O advogado da Terra dos Alemóns, Alessandro Schenkel Fornari, 38 anos, foi enterrado na manhã de ontem no cemitério Parque dos Crisântemos, na praia Brava, em Itajaí. O coitado foi assassinado na tarde de terça-feira por um cara que se diz seu ex-namorado. Eder Alves de Macedo, 28, afirmou, por último, que agiu em legítima defesa. O cara mudou a história de novo, e garantiu que eles teriam brigado porque o matador confessou ao advogado que tinha Aids.

A polícia Civil esperou o enterro da vítima pra entrar em contato com a família. O responsável pela depê da Terra do Marisco, Ademar Luiz Pereira, espera a mãe e a irmã de Luciano pra prestarem depoimento à Civil. A ideia é saber tintim por tintim qual era a relação entre a vítima e o assassino.

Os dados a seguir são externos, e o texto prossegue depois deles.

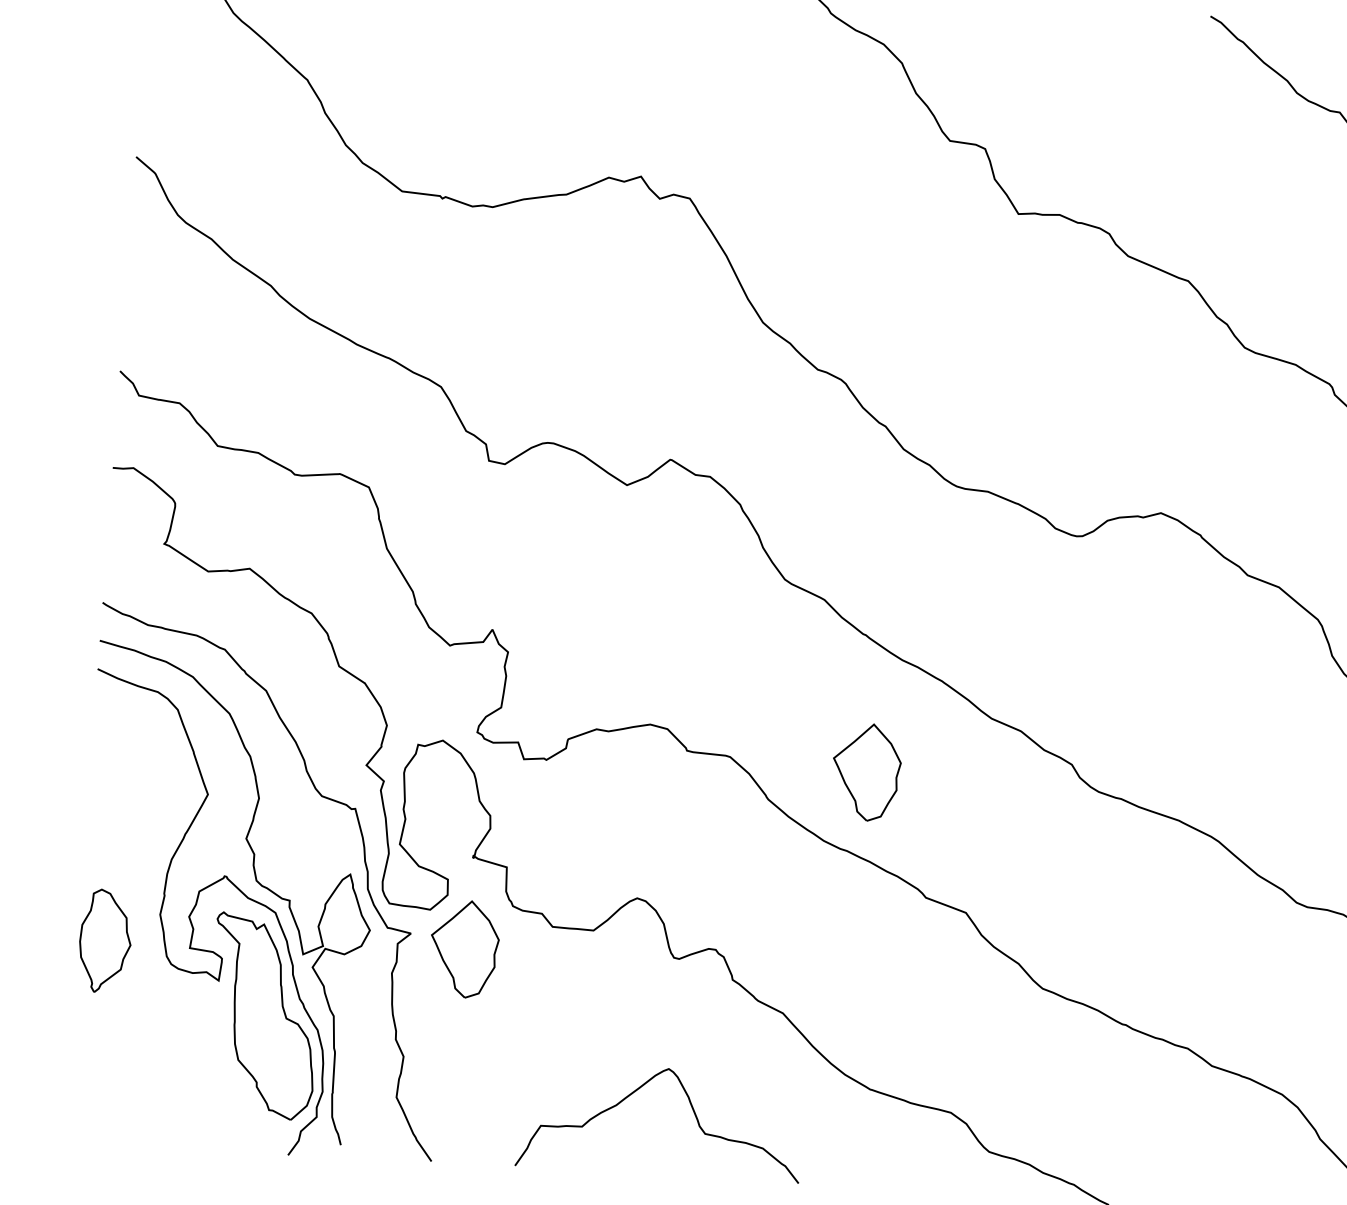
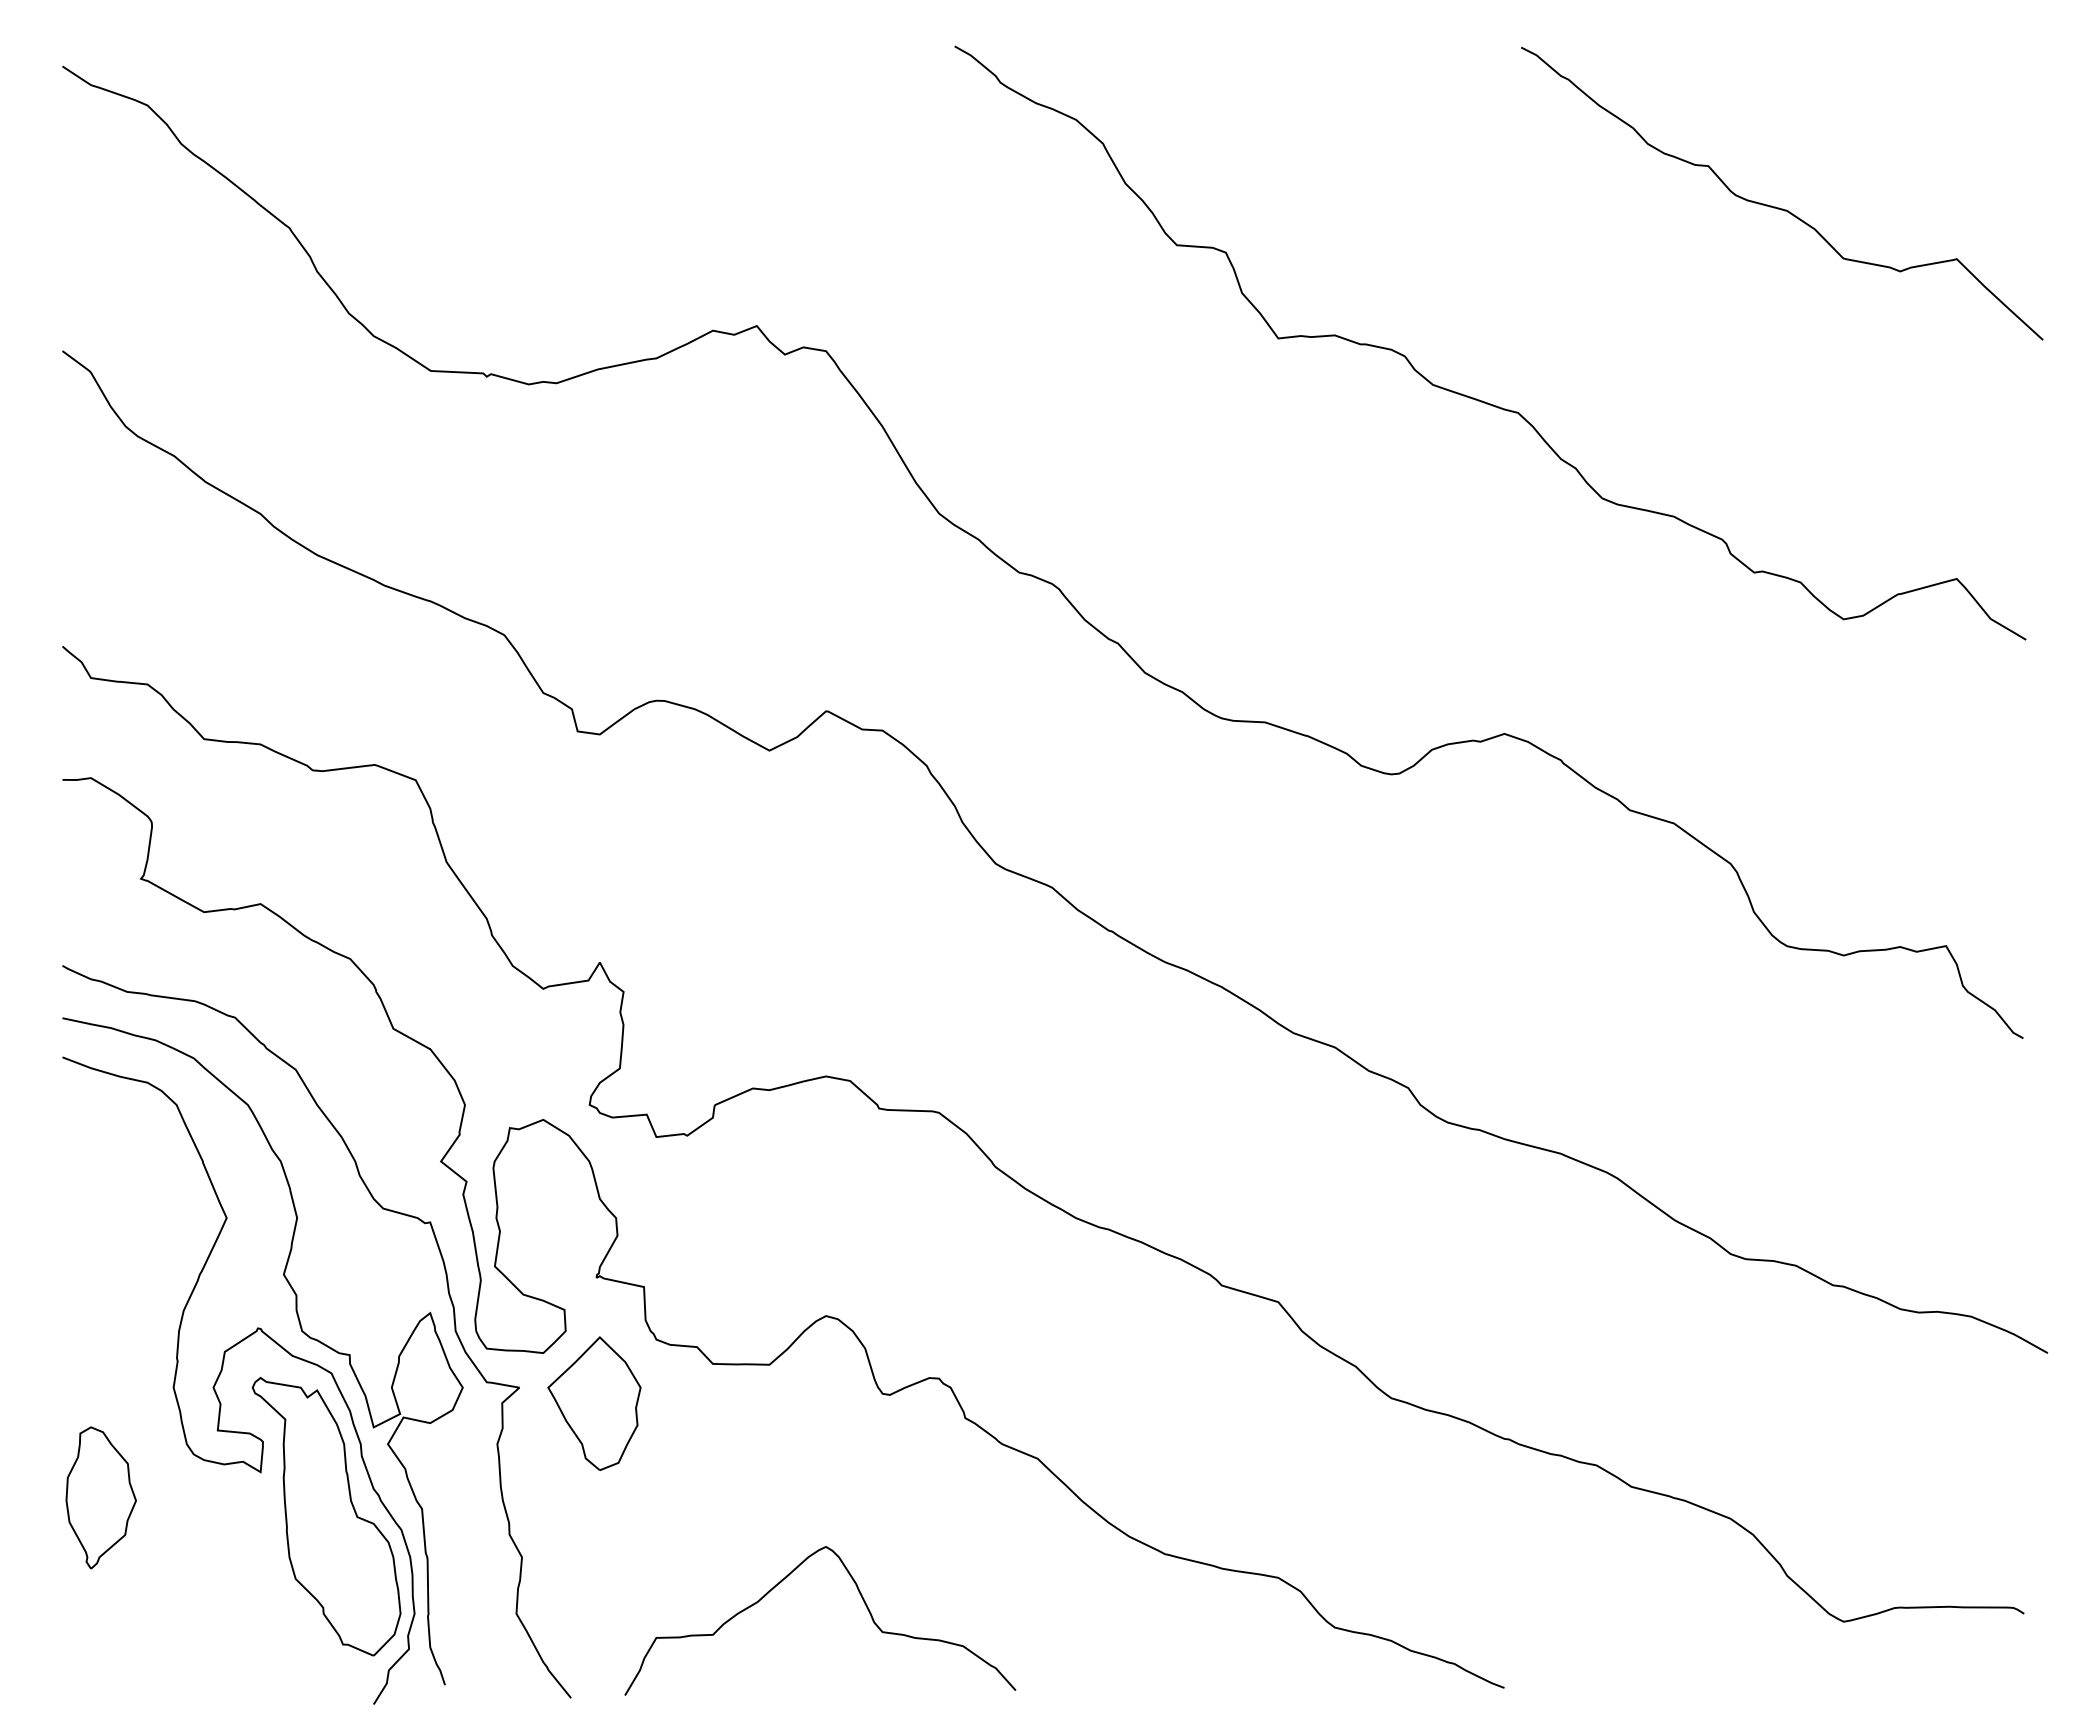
part: (866, 772) -> (1127, 1119), removed
part: (104, 941) -> (100, 1497), moved
curve: (692, 1109) -> (862, 1599), moved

Enquanto isso não se esclarece, Eder fica mudando a sua versão pro crime a cada momento. Ele disse à polícia que matou o advogado em legítima defesa. O matador falou que veio de Curitiba pra se encontrar com o companheiro na city. No encontrorevelou ao amado que era portador do vírus da Aids. Alessandro não teria gostado da notícia e partido pra cima de Eder, que o matou pra se defender.

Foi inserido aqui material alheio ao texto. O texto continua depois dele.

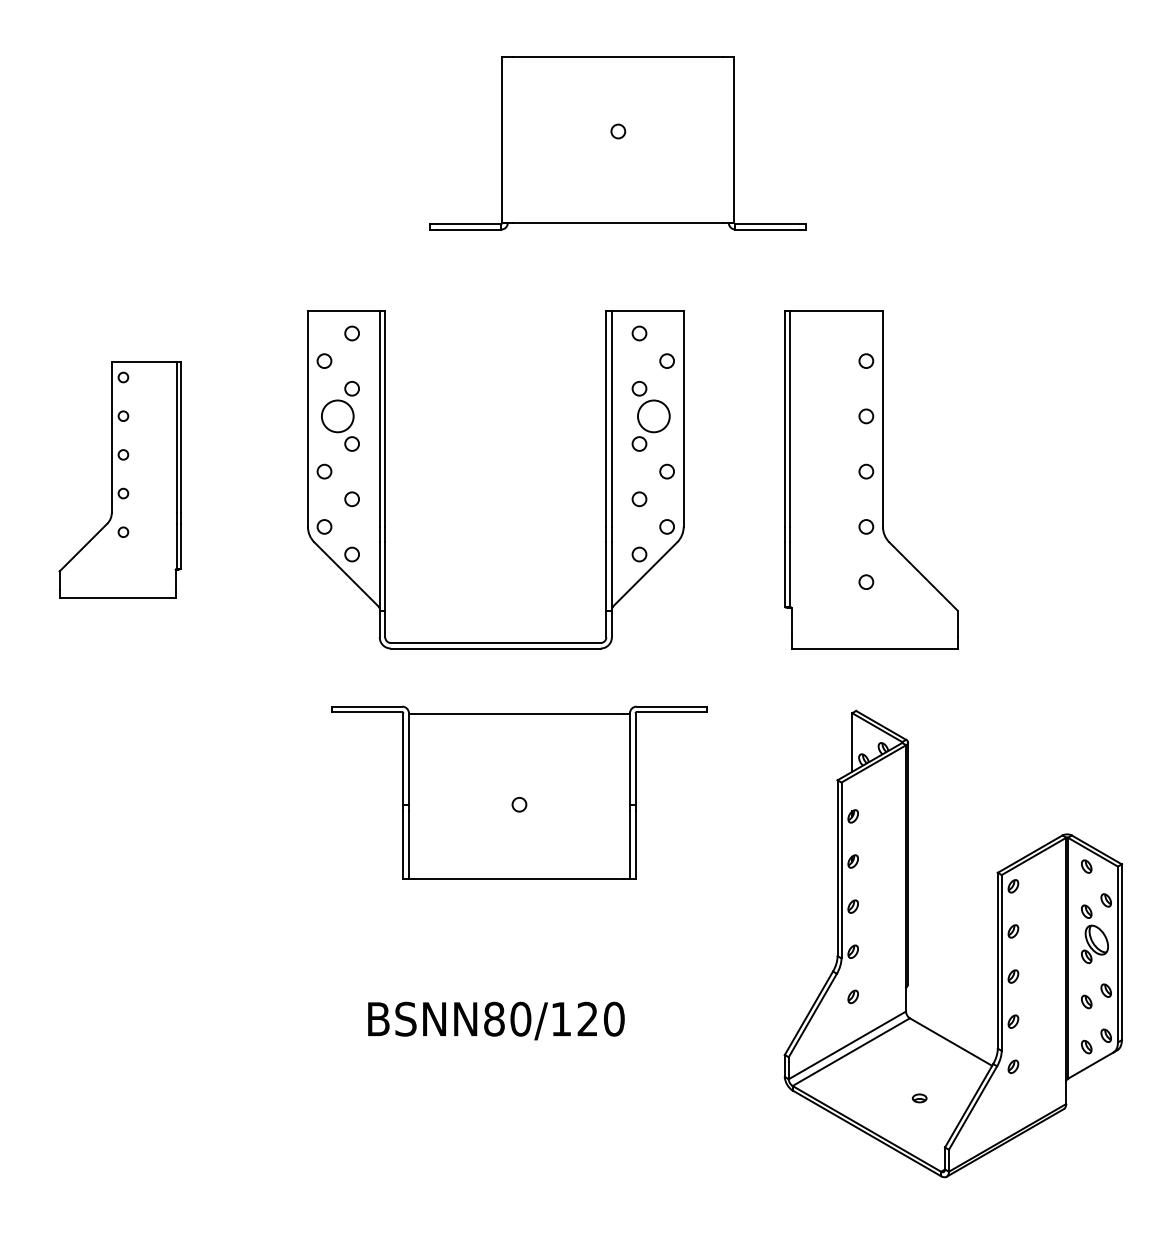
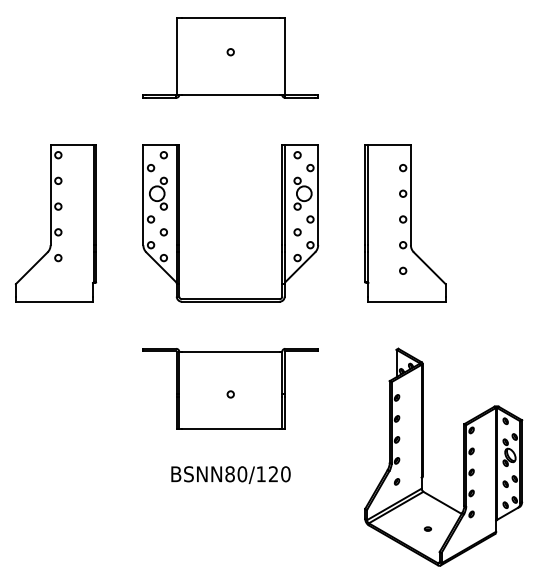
part: (617, 142) -> (230, 57), moved
part: (119, 480) -> (55, 223), size x1.43
part: (518, 791) -> (230, 388), moved
part: (910, 942) -> (423, 456), moved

“Mas isso não existe. É difícil de acreditar em legítima defesa, sendo que ele golpeou a vítima oito vezes, e pelas costas”, manda Ademar. Antes desta história, Eder já disse à polícia que tinha sido traído e por isso veio pra Santa & Bela resolver as contas com o cara.

Eder tá guardado na cadeia de Balneário Piçarras e pode ser chamado pra sisplicar de novo na depê.

Relembre

Os moradores da rua Capitão Galdinho, a conhecida rua do Cascalho, na Praia de Armação, ouviram gritos de socorro por volta das 16h de terça. Testemunhas correram até o local, e quando chegaram no quintal da casa de Alessandro, encontraram Eder dando as últimas punhaladas no acoitado. Ele enfiou oito facadas nas costas do advogado.

A PM foi chamada e prendeu o maldito. Ele confessou que se relacionava com a vítima, e afirmou que foi o amado quem começou a briga. Mas a história da carochinha não colou. Eder deve ser enquadrado por crime passional e, se julgado, pode pegar de 12 a 30 anos de prisão.